UC Berkeley

The eye is an incredibly complex organ, composed of a wide spectrum of tissues. This ranges from the vascular (e.g. choroid) to the extracellular matrix (ECM) rich (e.g. cornea) to the neural (e.g. retina). Working together in concert, these tissues coordinate a wide variety of disparate activities, with exquisite temporal, spatial and functional precision, in order to facilitate vision. Given this high degree of complexity and variability across its components, the eye in many ways approximates the body in miniature. And just like the body at large, ocular tissues utilize the full complement of steroid hormones to facilitate these activities; both in the normal and under pathological conditions.

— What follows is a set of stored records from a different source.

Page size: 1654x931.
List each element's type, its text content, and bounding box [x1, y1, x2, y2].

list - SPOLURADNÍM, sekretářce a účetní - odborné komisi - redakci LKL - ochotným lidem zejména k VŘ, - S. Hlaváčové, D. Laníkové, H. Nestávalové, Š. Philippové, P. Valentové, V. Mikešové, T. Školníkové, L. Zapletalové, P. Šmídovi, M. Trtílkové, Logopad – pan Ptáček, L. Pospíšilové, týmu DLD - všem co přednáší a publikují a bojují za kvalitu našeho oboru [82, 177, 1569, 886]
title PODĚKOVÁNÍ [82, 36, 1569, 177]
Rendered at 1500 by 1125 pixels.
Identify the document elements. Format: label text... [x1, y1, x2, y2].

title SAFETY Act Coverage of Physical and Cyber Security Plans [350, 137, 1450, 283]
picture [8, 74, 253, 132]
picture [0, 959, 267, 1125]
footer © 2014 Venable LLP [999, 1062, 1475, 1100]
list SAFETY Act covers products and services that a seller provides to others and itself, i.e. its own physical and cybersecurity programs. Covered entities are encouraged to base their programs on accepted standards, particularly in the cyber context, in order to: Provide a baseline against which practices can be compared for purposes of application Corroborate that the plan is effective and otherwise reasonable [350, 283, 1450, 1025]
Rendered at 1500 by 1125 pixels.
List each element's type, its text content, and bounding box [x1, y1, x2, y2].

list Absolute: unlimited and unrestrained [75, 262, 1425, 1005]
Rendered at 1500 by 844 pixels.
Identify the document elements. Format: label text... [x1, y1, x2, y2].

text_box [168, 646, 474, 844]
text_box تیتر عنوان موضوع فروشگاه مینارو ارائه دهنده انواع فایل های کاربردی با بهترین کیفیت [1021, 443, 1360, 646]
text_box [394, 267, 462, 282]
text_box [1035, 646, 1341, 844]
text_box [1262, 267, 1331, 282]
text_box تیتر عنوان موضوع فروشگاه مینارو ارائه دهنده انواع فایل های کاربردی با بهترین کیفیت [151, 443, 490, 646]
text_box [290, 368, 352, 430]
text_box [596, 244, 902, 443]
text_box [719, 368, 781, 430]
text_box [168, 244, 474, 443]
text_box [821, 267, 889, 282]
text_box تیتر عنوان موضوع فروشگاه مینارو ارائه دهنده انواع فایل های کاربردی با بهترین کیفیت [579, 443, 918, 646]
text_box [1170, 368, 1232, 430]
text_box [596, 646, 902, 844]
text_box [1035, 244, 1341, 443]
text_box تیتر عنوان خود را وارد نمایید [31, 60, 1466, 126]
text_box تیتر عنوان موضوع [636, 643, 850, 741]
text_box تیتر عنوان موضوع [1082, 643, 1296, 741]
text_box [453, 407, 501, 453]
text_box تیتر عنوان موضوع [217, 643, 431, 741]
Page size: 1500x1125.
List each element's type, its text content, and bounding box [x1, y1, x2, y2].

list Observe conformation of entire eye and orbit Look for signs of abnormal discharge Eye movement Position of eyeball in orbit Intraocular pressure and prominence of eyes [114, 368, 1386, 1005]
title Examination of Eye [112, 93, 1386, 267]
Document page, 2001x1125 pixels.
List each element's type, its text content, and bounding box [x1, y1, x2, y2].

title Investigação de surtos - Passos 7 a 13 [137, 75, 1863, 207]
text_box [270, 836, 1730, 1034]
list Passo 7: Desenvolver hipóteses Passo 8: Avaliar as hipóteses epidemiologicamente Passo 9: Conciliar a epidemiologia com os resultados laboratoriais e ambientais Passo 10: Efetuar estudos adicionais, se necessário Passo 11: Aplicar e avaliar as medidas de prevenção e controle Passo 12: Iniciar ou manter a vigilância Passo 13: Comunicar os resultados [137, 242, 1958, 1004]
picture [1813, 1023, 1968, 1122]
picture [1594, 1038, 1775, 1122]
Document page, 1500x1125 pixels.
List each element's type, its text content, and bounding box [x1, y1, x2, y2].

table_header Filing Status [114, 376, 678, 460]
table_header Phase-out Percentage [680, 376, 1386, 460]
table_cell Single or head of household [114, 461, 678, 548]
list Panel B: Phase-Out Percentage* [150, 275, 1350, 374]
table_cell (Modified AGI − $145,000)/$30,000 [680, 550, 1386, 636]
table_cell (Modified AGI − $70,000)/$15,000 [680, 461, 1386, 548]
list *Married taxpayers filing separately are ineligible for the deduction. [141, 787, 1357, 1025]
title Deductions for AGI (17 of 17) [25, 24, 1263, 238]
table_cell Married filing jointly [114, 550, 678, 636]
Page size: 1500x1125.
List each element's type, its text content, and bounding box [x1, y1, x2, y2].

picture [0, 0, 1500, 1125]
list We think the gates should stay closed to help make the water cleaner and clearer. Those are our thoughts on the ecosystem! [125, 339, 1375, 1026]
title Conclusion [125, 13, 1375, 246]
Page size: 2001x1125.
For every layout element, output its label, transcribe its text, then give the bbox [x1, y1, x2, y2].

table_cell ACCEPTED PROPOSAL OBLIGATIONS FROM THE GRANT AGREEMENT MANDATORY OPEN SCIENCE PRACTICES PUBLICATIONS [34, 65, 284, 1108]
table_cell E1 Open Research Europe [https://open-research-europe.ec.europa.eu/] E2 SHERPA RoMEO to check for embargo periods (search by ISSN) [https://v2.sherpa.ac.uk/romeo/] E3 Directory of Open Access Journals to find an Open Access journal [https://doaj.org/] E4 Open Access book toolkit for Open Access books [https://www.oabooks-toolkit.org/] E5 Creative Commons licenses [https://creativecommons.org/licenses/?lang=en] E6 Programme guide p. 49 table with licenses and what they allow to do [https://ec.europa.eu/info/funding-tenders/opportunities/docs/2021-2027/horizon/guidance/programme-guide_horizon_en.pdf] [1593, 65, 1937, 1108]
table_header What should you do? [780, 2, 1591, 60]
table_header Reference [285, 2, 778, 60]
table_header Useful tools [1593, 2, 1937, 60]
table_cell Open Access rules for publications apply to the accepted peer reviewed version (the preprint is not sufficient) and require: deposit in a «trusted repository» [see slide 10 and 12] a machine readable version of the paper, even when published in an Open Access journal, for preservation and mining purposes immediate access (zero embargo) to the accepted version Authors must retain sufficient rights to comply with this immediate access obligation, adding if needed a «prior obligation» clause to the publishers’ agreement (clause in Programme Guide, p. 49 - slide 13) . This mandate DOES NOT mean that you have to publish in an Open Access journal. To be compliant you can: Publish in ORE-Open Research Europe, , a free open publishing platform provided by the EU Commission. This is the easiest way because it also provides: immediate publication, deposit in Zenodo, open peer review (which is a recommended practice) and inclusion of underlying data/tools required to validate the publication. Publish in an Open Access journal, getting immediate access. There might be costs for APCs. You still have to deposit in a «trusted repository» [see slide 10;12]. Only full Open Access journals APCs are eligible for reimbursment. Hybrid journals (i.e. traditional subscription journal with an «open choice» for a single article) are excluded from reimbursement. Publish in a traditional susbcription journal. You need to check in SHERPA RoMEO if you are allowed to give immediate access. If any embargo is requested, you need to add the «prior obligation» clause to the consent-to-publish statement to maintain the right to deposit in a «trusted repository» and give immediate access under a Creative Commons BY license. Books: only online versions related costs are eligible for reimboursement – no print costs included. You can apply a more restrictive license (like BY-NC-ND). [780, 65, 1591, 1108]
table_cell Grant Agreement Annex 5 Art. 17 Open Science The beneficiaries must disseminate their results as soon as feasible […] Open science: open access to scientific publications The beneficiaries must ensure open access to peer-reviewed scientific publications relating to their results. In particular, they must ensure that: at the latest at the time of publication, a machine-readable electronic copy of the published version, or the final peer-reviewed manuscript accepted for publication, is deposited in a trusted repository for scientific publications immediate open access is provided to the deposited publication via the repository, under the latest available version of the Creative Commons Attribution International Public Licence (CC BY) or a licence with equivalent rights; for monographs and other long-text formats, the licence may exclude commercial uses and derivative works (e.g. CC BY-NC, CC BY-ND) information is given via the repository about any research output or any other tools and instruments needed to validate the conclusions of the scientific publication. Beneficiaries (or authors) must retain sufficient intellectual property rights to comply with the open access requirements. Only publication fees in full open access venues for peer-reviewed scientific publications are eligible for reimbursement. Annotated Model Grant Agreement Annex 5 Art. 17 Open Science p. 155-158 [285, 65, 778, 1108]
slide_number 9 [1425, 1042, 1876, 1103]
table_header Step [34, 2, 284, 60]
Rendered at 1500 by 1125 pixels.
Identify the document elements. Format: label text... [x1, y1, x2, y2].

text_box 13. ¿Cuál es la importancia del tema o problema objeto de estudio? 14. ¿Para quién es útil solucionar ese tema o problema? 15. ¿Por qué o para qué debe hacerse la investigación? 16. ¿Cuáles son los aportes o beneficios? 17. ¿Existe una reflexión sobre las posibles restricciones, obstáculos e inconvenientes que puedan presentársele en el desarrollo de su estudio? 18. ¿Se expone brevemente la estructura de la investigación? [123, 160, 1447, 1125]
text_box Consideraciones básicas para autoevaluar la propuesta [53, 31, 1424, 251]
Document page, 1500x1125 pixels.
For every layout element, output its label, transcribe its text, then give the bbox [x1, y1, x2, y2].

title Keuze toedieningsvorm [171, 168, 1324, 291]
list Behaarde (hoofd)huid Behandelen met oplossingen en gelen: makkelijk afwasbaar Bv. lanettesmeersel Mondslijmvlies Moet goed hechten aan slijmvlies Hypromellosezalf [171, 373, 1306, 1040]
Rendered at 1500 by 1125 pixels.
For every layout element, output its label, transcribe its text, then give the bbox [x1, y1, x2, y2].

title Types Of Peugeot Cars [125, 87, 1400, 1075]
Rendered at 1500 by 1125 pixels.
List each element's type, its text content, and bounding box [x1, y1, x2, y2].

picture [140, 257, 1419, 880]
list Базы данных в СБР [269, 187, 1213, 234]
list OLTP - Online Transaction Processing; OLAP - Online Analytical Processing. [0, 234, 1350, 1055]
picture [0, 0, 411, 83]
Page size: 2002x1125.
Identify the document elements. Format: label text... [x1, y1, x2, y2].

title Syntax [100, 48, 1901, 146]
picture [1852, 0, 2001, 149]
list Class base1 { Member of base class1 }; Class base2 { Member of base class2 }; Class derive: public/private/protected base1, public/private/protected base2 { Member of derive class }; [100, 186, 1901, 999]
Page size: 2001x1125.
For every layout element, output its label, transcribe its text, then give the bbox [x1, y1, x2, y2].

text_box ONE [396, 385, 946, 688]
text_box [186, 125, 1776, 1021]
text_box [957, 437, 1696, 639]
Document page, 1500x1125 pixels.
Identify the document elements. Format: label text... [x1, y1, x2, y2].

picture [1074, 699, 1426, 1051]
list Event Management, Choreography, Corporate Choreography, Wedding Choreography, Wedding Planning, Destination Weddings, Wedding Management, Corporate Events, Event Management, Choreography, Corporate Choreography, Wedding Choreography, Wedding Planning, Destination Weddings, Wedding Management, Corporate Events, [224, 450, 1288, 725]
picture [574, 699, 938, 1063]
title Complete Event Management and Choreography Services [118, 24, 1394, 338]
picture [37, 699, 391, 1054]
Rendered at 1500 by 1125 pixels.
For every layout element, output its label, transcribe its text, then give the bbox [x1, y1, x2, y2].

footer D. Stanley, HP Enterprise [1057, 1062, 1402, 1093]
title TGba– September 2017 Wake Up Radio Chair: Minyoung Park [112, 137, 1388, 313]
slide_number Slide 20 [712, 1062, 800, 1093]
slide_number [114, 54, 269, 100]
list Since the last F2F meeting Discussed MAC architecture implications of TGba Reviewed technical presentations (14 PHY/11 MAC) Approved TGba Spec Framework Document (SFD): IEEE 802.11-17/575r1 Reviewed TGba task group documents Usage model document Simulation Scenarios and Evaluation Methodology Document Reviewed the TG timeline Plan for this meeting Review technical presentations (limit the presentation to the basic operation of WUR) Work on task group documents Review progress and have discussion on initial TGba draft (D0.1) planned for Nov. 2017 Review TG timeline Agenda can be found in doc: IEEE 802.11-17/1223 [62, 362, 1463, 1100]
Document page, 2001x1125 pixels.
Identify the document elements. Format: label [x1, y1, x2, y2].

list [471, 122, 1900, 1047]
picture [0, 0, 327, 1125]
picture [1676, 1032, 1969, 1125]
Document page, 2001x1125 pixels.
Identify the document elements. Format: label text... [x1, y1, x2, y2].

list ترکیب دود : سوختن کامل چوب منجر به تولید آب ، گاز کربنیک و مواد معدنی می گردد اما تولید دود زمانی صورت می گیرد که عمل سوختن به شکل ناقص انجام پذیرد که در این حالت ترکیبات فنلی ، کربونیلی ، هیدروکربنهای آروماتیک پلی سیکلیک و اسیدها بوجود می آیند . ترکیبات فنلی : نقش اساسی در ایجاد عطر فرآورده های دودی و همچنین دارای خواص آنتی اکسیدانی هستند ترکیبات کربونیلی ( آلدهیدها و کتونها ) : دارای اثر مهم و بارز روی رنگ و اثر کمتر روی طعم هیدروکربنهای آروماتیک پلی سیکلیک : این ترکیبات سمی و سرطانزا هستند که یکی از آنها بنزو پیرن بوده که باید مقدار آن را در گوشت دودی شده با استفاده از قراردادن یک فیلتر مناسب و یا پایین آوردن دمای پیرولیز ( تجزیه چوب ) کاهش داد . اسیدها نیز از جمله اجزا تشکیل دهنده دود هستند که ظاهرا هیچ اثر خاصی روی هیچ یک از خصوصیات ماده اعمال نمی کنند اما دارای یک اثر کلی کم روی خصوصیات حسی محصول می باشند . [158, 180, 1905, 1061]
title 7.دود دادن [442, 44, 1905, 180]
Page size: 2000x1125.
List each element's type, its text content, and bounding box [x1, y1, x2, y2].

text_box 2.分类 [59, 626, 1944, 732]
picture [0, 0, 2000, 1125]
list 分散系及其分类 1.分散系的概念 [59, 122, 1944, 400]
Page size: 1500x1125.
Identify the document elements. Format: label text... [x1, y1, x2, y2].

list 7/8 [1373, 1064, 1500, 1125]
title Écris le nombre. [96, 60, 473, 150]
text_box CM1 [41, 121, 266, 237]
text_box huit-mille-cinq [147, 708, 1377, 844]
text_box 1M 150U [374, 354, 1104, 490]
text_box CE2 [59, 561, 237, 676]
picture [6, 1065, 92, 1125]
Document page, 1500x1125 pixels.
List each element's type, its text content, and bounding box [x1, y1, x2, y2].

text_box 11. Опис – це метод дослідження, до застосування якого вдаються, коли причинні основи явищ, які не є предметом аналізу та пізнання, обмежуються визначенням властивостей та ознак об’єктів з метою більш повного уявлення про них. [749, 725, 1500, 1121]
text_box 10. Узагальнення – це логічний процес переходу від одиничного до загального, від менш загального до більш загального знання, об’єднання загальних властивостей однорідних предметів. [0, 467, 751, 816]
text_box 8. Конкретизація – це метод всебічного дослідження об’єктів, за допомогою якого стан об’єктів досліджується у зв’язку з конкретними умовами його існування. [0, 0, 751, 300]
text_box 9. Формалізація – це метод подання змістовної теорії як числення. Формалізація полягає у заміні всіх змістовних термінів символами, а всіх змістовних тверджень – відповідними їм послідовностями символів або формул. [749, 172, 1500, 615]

The impact of steroid hormones has been particularly well studied in the context of (1) sexually dimorphic processes and structures and (2) tissue growth and remodeling of ECM rich tissues (e.g. solid tumors and skin), as they appear exquisitely sensitive to steroid hormone signaling to drive their growth. Interestingly, myopia, an ocular pathology that is one the leading drivers of blindness worldwide, is characterized by (1) excessive ECM tissue remodeling of the sclera, leading to scleral thinning and ocular elongation (often, with greatest effect, during childhood and/or adolescence), and (2) its sexually dimorphic character; on the average it presents both more commonly and with greater phenotypic severity in females. Despite these characteristics, the affect and regulation of steroid hormones and their receptors on myopia progression, and with particular emphasis on the sclera, has received sparingly little study.

In this dissertation we work to remedy this. Here we explore the changes that occur in steroid hormones and their cognate receptors, both systemically and locally (i.e. at the level of the sclera), as myopia progresses, in a well validated form-deprivation, chicken based model of the pathology.

Leveraging a host of biometric (i.e. high frequency a-scan ultrasonography and retinoscopy), biochemical (i.e. western blotting), analytical chemistry (tandem mass spectrometry) and molecular biology (i.e. quantitative real-time polymerase chain reaction) tools we discover a strong associations between glucocorticoid metabolism in the sclera and myopia progression. More explicitly we observe lower scleral levels of the major glucocorticoid species in chicken,

corticosterone, concomitant with a drop in transcripts of its biosynthetic enzyme (HSD11β1) and myopia progression, irrespective of sex (chapter 3).

We also find several sex-specific disparities including: higher degrees of myopia in female subjects (Chapter 2), differences in the transcriptional expression levels of several sex hormone receptors (Chapter 4) and elevated progesterone levels in female form deprived sclera (Chapter 3). In aggregate our findings argue for a possible role of steroid hormones regulating ocular growth and tissue remodeling during myopia progression, both in manners that are independent from and dependent upon subject’s sex.